Task details: Nothing but the lines from the one with "X31354Y112529D01*" down to the one with "X28661Y116039D01*" should be returned, exactly and with both ends included, from the material below.

Exercise inputs:
========

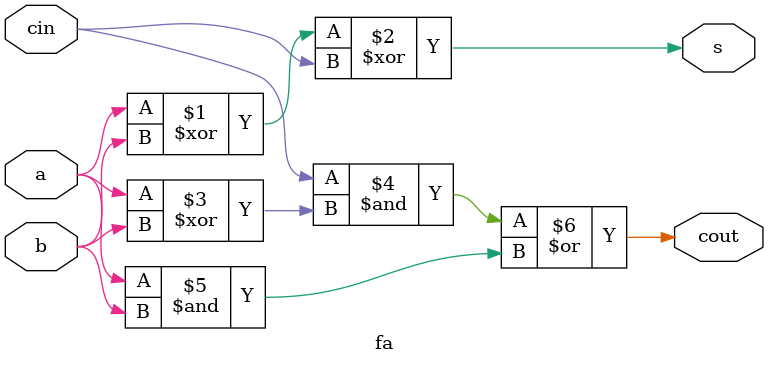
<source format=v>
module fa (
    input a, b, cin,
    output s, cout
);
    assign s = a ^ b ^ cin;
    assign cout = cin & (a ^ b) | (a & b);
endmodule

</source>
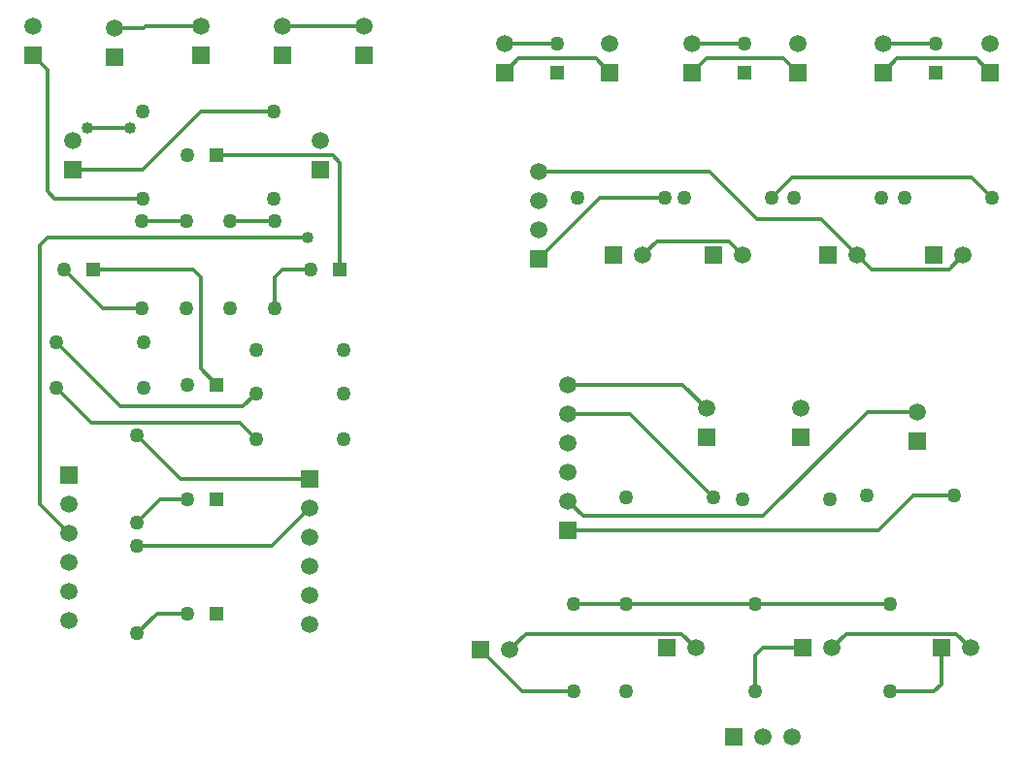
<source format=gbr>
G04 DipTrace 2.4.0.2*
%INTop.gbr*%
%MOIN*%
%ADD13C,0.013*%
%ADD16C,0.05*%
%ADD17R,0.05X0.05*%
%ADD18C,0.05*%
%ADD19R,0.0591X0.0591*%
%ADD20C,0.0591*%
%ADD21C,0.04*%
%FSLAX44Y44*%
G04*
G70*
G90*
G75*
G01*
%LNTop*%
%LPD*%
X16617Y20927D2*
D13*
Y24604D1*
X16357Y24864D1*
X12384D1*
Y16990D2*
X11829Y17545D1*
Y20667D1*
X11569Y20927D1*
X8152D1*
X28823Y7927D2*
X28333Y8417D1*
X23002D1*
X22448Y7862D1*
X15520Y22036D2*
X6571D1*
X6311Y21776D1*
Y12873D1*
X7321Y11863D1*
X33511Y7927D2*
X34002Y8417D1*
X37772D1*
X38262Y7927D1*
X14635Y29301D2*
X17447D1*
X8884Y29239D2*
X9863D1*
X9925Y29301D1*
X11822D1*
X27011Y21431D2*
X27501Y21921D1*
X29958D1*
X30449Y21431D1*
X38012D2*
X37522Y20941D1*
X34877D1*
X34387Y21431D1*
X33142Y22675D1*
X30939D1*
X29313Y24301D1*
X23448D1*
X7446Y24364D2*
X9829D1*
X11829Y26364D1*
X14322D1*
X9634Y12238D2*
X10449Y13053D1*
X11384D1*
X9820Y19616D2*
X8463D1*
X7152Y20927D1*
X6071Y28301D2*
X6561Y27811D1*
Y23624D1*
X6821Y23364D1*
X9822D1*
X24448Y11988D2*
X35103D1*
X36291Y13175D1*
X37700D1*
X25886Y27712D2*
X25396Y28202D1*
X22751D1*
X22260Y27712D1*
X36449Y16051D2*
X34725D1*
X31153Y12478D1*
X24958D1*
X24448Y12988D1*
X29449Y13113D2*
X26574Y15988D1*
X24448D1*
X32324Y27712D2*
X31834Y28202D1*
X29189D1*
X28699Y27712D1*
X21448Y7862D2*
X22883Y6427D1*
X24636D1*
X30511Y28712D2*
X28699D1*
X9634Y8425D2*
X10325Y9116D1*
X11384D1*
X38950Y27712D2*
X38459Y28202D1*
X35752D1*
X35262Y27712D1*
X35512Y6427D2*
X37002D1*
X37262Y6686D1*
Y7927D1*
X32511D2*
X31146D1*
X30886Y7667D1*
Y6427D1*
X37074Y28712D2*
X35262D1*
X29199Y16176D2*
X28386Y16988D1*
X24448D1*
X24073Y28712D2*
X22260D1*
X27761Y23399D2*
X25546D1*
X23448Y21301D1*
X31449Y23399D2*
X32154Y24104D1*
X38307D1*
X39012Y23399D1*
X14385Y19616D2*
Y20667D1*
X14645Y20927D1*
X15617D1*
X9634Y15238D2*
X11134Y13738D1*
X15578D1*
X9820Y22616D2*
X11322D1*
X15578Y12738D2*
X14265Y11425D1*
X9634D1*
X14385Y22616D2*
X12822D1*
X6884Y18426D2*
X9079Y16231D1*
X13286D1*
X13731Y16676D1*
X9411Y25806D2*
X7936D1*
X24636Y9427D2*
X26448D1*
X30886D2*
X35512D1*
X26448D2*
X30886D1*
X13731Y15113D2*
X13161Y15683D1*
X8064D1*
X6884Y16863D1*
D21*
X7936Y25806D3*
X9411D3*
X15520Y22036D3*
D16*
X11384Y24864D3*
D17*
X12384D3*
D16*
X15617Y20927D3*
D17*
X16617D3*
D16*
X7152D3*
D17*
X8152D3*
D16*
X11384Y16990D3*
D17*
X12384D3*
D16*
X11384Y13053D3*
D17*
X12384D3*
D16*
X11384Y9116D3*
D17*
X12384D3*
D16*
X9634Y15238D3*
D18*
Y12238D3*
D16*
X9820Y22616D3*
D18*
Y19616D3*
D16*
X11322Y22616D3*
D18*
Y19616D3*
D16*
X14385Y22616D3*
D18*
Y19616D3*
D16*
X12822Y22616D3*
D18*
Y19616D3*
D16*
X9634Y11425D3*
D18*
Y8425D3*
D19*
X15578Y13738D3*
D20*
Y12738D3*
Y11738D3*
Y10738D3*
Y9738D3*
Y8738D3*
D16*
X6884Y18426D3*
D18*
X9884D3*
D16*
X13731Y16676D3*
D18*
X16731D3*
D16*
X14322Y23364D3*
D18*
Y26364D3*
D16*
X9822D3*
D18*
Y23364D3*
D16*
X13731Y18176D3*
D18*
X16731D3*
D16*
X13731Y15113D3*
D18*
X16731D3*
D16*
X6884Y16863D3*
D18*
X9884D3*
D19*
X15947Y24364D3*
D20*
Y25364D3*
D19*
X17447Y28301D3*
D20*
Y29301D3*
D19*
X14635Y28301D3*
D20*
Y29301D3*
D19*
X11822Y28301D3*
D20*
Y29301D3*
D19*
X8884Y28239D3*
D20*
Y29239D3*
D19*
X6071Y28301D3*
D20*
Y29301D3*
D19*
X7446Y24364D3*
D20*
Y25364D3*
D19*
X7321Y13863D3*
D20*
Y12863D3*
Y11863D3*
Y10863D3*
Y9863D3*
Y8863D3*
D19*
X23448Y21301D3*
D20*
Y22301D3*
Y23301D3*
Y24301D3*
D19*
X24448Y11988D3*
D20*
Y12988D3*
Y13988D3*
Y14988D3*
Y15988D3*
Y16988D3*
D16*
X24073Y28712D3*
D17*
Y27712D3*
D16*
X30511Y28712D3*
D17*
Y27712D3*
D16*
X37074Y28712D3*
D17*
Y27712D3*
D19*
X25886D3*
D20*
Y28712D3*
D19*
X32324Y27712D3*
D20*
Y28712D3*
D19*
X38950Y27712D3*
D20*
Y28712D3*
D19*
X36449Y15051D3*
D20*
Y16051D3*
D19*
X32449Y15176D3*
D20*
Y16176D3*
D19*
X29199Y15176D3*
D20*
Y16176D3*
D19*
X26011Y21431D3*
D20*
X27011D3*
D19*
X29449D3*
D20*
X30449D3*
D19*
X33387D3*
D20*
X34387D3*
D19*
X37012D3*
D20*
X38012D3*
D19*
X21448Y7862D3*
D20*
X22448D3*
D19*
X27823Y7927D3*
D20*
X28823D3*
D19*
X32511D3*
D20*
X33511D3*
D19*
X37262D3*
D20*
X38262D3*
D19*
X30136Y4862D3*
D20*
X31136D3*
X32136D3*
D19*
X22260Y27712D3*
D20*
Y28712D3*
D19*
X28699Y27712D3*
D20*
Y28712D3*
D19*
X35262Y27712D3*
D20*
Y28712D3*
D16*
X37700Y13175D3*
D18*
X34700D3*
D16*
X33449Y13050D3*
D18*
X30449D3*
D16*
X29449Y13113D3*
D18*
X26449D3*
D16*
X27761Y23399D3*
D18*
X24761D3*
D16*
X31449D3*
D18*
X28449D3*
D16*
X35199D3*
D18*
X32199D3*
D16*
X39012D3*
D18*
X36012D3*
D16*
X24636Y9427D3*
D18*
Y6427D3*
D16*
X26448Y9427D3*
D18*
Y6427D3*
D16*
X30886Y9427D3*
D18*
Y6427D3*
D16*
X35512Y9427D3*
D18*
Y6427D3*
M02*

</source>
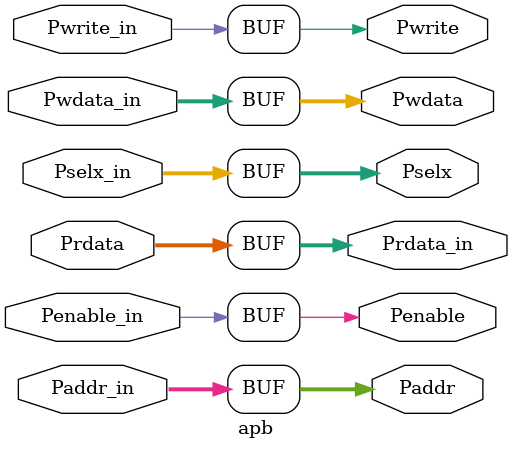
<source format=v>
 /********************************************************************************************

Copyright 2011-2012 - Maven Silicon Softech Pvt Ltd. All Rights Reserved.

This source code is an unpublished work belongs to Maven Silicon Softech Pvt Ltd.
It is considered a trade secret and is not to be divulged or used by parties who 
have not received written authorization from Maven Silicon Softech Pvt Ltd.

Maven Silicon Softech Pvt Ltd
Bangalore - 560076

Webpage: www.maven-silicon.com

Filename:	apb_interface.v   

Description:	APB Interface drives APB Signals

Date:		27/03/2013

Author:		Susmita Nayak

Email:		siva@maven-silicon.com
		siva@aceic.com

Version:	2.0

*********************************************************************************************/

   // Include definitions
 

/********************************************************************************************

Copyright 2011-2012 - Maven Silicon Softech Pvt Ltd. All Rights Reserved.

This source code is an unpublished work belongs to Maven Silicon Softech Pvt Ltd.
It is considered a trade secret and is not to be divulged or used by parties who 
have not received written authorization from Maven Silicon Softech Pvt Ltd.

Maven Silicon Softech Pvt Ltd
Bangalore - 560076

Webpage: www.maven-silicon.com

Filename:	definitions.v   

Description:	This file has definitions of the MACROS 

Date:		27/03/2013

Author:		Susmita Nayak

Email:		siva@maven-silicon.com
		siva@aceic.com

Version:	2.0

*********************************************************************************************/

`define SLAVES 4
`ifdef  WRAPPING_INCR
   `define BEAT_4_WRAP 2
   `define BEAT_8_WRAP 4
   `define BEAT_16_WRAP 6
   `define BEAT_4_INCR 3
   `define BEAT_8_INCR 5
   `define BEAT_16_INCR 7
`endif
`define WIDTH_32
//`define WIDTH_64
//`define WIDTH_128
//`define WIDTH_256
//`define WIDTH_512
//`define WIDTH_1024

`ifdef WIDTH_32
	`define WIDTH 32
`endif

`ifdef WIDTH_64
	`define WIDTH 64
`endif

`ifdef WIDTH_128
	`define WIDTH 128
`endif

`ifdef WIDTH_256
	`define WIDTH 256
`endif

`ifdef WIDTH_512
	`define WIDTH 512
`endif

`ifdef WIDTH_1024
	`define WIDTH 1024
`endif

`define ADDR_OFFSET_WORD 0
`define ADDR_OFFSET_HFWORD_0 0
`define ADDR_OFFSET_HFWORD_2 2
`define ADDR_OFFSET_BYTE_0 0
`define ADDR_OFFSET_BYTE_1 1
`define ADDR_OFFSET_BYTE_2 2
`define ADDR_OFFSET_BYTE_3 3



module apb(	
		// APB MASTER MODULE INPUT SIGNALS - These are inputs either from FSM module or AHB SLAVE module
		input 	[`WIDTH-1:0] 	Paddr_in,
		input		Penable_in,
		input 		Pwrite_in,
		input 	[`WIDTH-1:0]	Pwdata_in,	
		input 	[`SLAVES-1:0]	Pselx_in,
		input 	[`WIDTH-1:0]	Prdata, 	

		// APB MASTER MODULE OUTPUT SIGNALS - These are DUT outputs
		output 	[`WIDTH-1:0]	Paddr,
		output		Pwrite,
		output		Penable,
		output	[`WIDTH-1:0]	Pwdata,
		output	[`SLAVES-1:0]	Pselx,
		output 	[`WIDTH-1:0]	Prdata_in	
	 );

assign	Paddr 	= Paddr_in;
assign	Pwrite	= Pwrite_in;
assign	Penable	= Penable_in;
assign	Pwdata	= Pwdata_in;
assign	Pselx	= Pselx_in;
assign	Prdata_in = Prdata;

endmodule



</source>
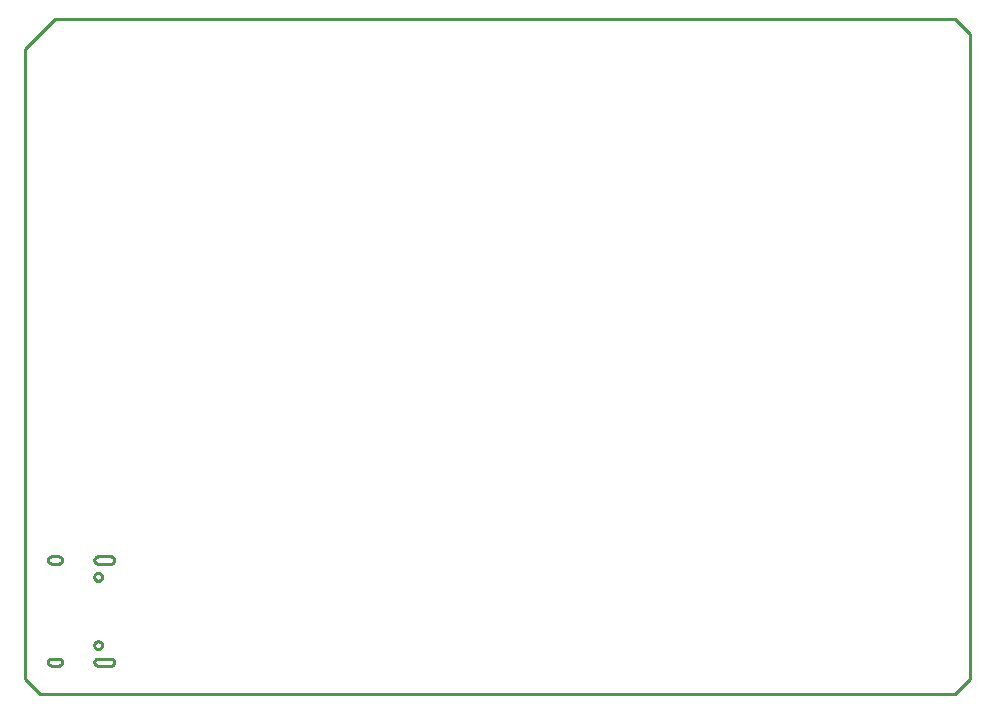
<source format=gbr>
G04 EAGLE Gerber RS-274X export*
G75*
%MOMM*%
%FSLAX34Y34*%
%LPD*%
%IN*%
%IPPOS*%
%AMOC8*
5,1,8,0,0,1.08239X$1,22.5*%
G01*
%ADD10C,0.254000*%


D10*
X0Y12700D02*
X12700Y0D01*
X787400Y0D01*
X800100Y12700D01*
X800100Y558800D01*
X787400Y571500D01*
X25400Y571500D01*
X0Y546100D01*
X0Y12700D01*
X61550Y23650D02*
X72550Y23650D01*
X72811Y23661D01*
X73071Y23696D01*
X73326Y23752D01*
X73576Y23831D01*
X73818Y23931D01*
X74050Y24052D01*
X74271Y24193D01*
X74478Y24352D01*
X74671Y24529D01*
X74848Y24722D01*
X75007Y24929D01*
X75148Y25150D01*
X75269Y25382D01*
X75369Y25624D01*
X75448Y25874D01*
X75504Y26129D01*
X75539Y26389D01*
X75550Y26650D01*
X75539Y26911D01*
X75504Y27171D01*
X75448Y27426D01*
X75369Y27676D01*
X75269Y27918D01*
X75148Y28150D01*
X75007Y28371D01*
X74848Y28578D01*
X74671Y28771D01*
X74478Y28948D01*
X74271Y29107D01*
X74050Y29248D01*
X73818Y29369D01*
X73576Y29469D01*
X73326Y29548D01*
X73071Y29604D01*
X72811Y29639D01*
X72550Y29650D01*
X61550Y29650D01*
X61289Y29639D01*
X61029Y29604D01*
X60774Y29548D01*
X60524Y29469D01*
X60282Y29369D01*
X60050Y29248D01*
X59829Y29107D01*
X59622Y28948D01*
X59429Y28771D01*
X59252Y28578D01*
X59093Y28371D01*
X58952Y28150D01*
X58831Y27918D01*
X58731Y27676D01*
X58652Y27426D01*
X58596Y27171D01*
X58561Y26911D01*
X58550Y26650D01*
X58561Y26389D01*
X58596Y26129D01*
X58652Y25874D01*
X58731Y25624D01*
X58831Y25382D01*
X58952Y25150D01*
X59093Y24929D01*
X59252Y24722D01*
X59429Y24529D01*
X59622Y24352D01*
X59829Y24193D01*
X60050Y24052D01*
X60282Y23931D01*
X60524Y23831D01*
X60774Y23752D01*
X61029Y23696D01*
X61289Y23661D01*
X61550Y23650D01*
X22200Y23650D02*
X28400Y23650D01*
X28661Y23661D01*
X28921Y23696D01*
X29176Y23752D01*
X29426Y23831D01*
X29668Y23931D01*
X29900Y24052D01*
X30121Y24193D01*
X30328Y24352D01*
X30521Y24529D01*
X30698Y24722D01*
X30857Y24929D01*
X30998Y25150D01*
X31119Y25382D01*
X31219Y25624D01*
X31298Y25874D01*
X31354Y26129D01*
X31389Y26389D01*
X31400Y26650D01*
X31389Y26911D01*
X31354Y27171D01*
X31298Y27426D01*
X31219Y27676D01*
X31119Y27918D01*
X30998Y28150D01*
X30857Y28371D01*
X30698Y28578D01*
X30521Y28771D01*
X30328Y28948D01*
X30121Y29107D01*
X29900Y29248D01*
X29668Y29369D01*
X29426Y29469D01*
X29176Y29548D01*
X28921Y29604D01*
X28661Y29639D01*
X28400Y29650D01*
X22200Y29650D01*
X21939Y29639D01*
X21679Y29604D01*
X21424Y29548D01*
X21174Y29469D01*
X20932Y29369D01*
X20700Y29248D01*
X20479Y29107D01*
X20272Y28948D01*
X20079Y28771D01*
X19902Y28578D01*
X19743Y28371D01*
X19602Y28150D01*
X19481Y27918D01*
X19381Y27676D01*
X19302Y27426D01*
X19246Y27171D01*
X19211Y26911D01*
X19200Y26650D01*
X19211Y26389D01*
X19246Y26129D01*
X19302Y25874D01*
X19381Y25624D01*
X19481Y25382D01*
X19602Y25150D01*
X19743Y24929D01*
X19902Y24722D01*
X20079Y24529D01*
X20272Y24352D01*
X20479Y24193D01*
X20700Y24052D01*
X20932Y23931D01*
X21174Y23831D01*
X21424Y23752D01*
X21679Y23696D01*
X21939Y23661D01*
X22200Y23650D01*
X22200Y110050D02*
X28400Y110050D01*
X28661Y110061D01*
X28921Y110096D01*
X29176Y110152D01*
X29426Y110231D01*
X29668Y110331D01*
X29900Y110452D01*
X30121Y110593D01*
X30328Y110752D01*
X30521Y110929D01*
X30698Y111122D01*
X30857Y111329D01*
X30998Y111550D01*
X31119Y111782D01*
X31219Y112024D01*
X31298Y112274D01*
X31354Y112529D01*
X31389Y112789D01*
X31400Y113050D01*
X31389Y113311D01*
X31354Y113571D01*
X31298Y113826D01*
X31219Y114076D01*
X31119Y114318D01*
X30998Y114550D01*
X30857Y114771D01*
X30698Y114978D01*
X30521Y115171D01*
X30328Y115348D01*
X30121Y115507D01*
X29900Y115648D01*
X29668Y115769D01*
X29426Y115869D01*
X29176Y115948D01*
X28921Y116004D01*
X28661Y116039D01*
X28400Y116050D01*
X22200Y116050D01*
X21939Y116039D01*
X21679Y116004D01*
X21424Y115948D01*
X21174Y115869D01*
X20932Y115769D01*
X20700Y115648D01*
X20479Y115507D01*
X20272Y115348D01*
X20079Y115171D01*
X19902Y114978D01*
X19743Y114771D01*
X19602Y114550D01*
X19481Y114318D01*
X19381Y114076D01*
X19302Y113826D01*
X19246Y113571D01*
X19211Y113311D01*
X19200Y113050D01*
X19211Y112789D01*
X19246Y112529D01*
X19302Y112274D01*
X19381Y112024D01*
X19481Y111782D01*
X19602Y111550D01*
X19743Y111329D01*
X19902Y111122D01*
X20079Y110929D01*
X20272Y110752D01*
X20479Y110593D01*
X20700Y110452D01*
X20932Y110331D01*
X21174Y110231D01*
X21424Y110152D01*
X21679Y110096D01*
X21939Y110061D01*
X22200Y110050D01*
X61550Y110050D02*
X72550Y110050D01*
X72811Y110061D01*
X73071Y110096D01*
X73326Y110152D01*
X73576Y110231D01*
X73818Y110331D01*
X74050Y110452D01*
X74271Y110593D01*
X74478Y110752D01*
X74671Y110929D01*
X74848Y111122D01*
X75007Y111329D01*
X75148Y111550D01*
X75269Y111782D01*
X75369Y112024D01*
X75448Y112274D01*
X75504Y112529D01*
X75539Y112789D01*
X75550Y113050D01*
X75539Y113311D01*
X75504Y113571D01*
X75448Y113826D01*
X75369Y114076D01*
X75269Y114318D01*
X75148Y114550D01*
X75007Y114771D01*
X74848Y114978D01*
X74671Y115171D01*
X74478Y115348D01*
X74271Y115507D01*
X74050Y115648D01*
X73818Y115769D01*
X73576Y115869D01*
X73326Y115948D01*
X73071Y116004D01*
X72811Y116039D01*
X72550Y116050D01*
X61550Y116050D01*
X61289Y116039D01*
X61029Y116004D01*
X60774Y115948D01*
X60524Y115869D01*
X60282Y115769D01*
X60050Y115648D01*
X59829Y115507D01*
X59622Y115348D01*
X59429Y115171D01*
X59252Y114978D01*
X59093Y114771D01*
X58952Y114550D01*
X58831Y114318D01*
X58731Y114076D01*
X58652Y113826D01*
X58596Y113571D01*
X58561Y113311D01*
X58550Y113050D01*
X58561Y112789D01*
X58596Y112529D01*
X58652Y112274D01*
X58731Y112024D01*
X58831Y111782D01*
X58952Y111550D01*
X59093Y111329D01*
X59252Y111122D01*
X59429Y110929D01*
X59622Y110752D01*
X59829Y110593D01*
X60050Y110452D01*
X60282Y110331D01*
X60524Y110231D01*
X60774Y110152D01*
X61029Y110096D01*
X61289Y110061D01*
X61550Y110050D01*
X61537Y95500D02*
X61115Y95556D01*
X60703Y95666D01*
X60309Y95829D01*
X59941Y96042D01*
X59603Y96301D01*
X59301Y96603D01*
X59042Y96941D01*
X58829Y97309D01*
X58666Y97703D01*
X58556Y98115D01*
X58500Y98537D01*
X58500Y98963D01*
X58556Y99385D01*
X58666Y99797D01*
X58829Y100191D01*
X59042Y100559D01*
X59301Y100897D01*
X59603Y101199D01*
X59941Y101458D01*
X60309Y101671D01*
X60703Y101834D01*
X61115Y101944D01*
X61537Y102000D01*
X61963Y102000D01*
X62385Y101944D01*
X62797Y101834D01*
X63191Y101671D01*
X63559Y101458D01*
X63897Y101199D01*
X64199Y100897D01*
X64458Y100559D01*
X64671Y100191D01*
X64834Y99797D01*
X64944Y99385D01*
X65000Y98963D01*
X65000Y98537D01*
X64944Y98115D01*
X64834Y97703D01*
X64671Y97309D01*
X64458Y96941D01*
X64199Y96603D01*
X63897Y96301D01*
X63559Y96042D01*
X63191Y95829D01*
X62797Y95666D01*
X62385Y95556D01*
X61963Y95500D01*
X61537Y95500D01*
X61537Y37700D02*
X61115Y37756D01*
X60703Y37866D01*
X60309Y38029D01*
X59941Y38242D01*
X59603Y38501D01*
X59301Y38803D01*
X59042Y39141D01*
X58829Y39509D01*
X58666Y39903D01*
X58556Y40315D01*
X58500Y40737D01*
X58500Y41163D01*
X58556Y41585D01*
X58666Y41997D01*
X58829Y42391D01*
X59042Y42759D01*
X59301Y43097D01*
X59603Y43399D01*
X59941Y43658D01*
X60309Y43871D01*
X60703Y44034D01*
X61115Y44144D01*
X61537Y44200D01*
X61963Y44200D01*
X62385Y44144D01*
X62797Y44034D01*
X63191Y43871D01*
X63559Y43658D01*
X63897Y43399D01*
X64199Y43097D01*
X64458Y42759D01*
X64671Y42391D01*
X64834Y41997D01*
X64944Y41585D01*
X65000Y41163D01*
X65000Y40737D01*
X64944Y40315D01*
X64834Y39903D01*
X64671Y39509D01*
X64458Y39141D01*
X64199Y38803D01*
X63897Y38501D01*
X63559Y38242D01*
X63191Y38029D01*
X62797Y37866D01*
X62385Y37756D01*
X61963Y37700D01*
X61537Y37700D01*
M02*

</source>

========

Task answer:
X31354Y112529D01*
X31389Y112789D01*
X31400Y113050D01*
X31389Y113311D01*
X31354Y113571D01*
X31298Y113826D01*
X31219Y114076D01*
X31119Y114318D01*
X30998Y114550D01*
X30857Y114771D01*
X30698Y114978D01*
X30521Y115171D01*
X30328Y115348D01*
X30121Y115507D01*
X29900Y115648D01*
X29668Y115769D01*
X29426Y115869D01*
X29176Y115948D01*
X28921Y116004D01*
X28661Y116039D01*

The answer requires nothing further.